Identifying duplicate Organisation records

Workbooks Support Posted: 2016-03-30 15:07

To help you keep your database clean, Workbooks allows you to merge Organisation records together when it finds two records that it considers to be duplicates. More information about de-duplication and merge is available here. This functionality is really helpful but what if you want to see potential duplicates in a Report to give you an idea of how many duplicates might be on your database and to give someone a starting point if you want to tidy things up. For this, you can build a Report, as described below.  (If you prefer, you can use the template already created in Workbooks for you. To do this, at the point where you're asked how you want to create a new report, select 'Create a report from a template report' and from the list provided select 'Template - Possible duplicate organisations - suffix and prefix'.)
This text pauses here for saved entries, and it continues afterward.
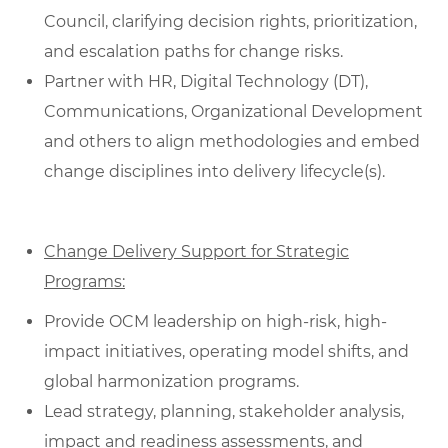
Council, clarifying decision rights, prioritization,
and escalation paths for change risks.
Partner with HR, Digital Technology (DT),
Communications, Organizational Development
and others to align methodologies and embed
change disciplines into delivery lifecycle(s).
Change Delivery Support for Strategic
Programs:
Provide OCM leadership on high-risk, high-
impact initiatives, operating model shifts, and
global harmonization programs.
Lead strategy, planning, stakeholder analysis,
impact and readiness assessments, and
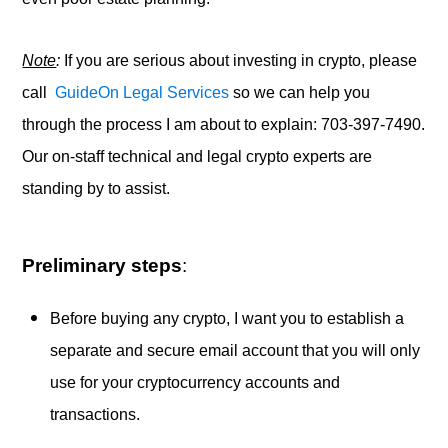
Note
:
If you are serious about investing in crypto, please
call
GuideOn Legal Services
so we can help you
through the process I am about to explain: 703-397-7490.
Our on-staff technical and legal crypto experts are
standing by to assist.
Preliminary steps
:
Before buying any crypto, I want you to establish a
separate and secure email account that you will only
use for your cryptocurrency accounts and
transactions.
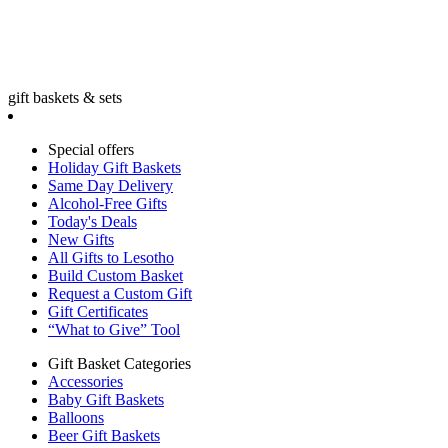
gift baskets & sets
Special offers
Holiday Gift Baskets
Same Day Delivery
Alcohol-Free Gifts
Today's Deals
New Gifts
All Gifts to Lesotho
Build Custom Basket
Request a Custom Gift
Gift Certificates
“What to Give” Tool
Gift Basket Categories
Accessories
Baby Gift Baskets
Balloons
Beer Gift Baskets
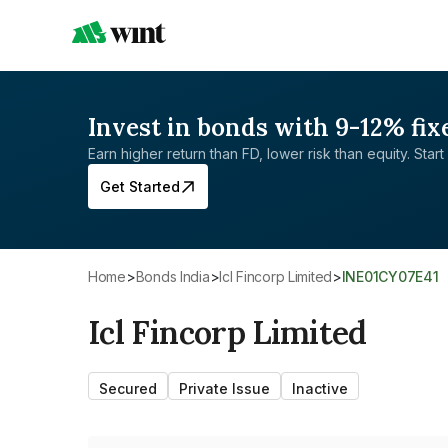
Invest in bonds with 9-12% fix
Earn higher return than FD, lower risk than equity. Start 
Get Started
Home
>
Bonds India
>
Icl Fincorp Limited
>
INE01CY07E41
Icl Fincorp Limited
Secured
Private Issue
Inactive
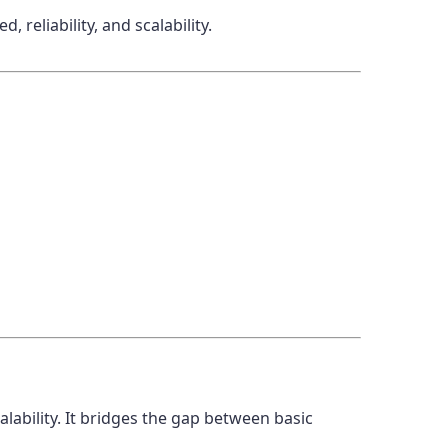
 reliability, and scalability.
ability. It bridges the gap between basic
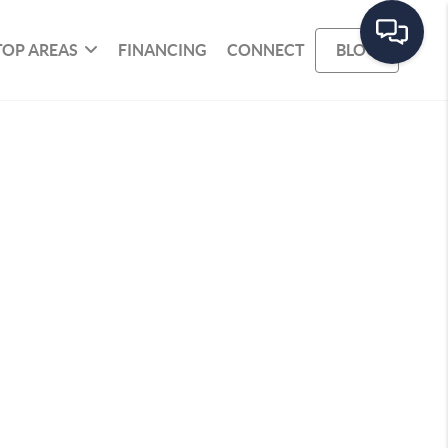
TOP AREAS
FINANCING
CONNECT
BLOG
Start by building an Organisation Report. Add a column for the Organisation name and one for the Object Reference. When Workbooks is testing to see if records are duplicates, it strips out prefixes such as 'A' and 'The' as well as suffixes such as 'Plc', 'Ltd', 'Limited', 'Corp', etc, so we need to use a function that has a similar effect. To do this, add a calculated column that uses the following formula:

REPLACE(REPLACE(REPLACE(REPLACE(REPLACE(REPLACE(REPLACE(REPLACE(REPLACE

(REPLACE(REPLACE(REPLACE(REPLACE(REPLACE(REPLACE(REPLACE(REPLACE(REPLACE

(REPLACE(REPLACE(REPLACE(REPLACE(REPLACE(Lower(name) ,' limited',''),' plc',''),

' inc',''),' ltd',''),' lp',''),' llp',''),' lllp', ''),' corp', ''),' gmbh',''),' ag',''),' nv', ''),

' bv',''),' pty',''),' oy',''),'ab',''), 'the ',''),' hr',''),'&',''),'.',''),'-',''),'(',''),')',''),' ','')
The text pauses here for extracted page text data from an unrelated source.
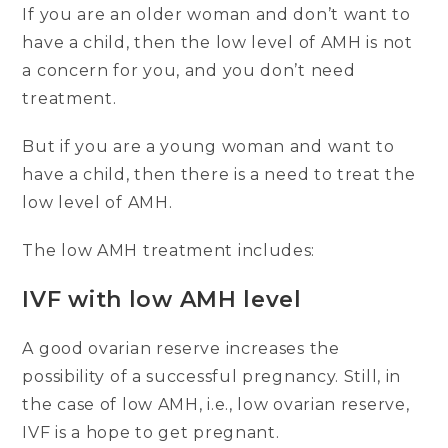
If you are an older woman and don’t want to
have a child, then the low level of AMH is not
a concern for you, and you don’t need
treatment.
But if you are a young woman and want to
have a child, then there is a need to treat the
low level of AMH.
The low AMH treatment includes:
IVF with low AMH level
A good ovarian reserve increases the
possibility of a successful pregnancy. Still, in
the case of low AMH, i.e., low ovarian reserve,
IVF is a hope to get pregnant.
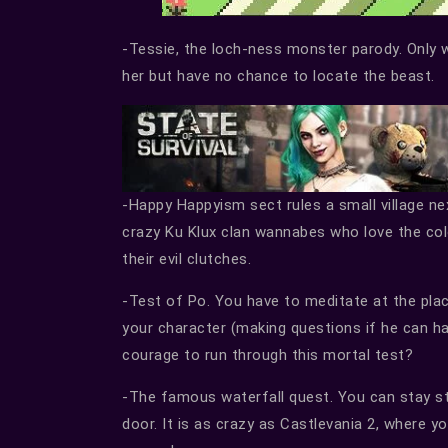
-Tessie, the loch-ness monster parody. Only w
her but have no chance to locate the beast.
-Happy Happyism sect rules a small village n
crazy Ku Klux clan wannabes who love the col
their evil clutches.
-Test of Po. You have to meditate at the plac
your character (making questions if he can h
courage to run through this mortal test?
-The famous waterfall quest. You can stay stil
door. It is as crazy as Castlevania 2, where 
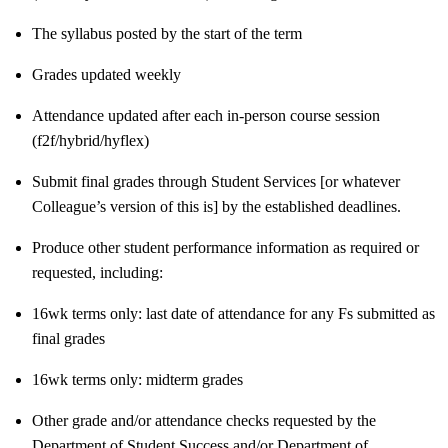
The syllabus posted by the start of the term
Grades updated weekly
Attendance updated after each in-person course session
(f2f/hybrid/hyflex)
Submit final grades through Student Services [or whatever
Colleague’s version of this is] by the established deadlines.
Produce other student performance information as required or
requested, including:
16wk terms only: last date of attendance for any Fs submitted as
final grades
16wk terms only: midterm grades
Other grade and/or attendance checks requested by the
Department of Student Success and/or Department of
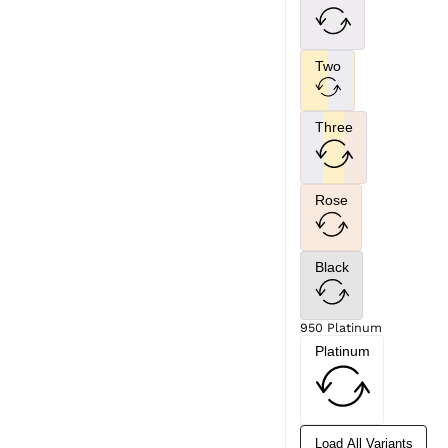
Two
Three
Rose
Black
950 Platinum
Platinum
Load All Variants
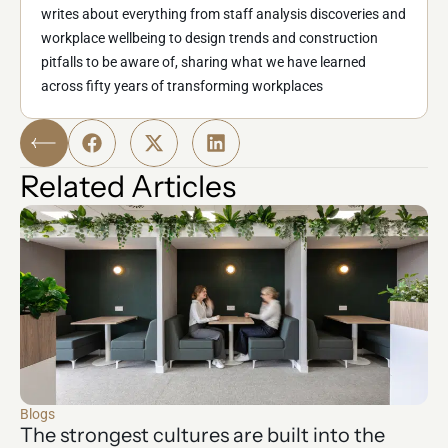
writes about everything from staff analysis discoveries and
workplace wellbeing to design trends and construction
pitfalls to be aware of, sharing what we have learned
across fifty years of transforming workplaces
Related Articles
Blogs
The strongest cultures are built into the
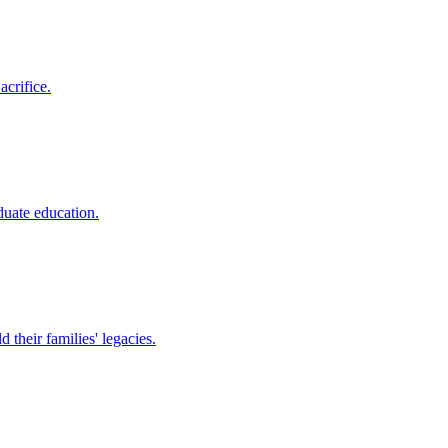
crifice.
duate education.
their families' legacies.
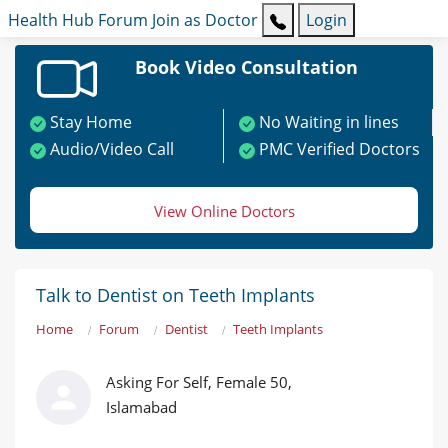
Health Hub
Forum
Join as Doctor
Login
Book Video Consultation
Stay Home
No Waiting in lines
Audio/Video Call
PMC Verified Doctors
View Online Doctors
Talk to Dentist on Teeth Implants
Home
Forum
Dentist
Teeth Implants
Asking For Self, Female 50,
Islamabad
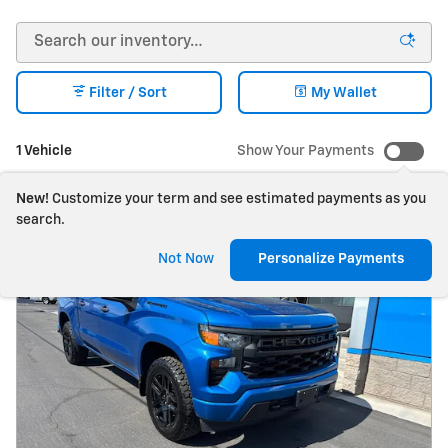
Filter / Sort
My Wallet
1 Vehicle
Show Your Payments
New!
Customize your term and see estimated payments as you
search.
Not Now
Personalize Payments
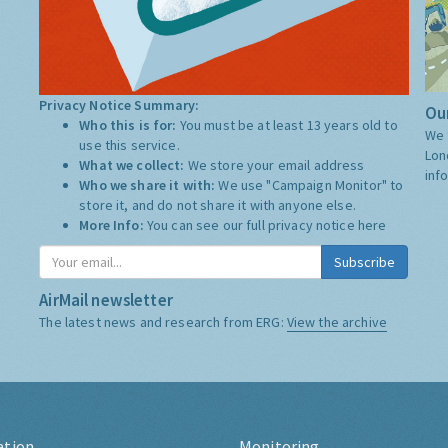
Privacy Notice Summary:
Our
Who this is for:
You must be at least 13 years old to
We 
use this service.
Lon
What we collect:
We store your email address
inf
Who we share it with:
We use "Campaign Monitor" to
store it, and do not share it with anyone else.
More Info:
You can see our full privacy notice
here
Subscribe
AirMail newsletter
The latest news and research from ERG:
View the archive
ation
Monitoring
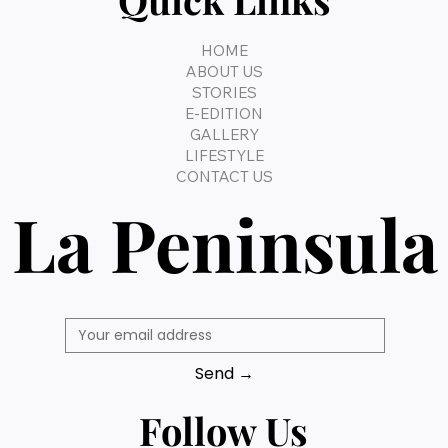
HOME
ABOUT US
STORIES
E-EDITION
GALLERY
LIFESTYLE
CONTACT US
La Peninsula
Send →
Follow Us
In our example, we've called the column 'Cleansed name'. The formula looks more complicated than it really is; in essence it's looking for any instances of the prefixes and suffixes and is removing them (by replacing them with nothing). It also removes all spaces and changes all the text to lower case.  Imagine we had four Organisation records on our database with the following names:

Workbooks

The Workbooks

Workbooks Ltd.

Workbooks Plc

The formula above would result in each one of the four being displayed as 

workbooks

This means we can now compare records and count how many are on the database that may be duplicates. To do this, add a summary view to your report and add a Summarised column, that counts the number of Organisation IDs and groups them by the cleansed name in your details view. It should look like this (click to enlarge):

You're not interested in rows where the ID count is only 1 as this suggests there are no duplicates so you can apply a calculated criterion to only show rows where the ID count is > 1. Now you've got a report that looks similar to this:

You can click on the ID count to drill into it and find out exactly which Organisations look like they might be duplicates. Of course, human intervention is still needed to determine if they really are duplicates and if so, which values from which record(s) should be retained and which records can be deleted, but this report does a lot of the initial hard work for you.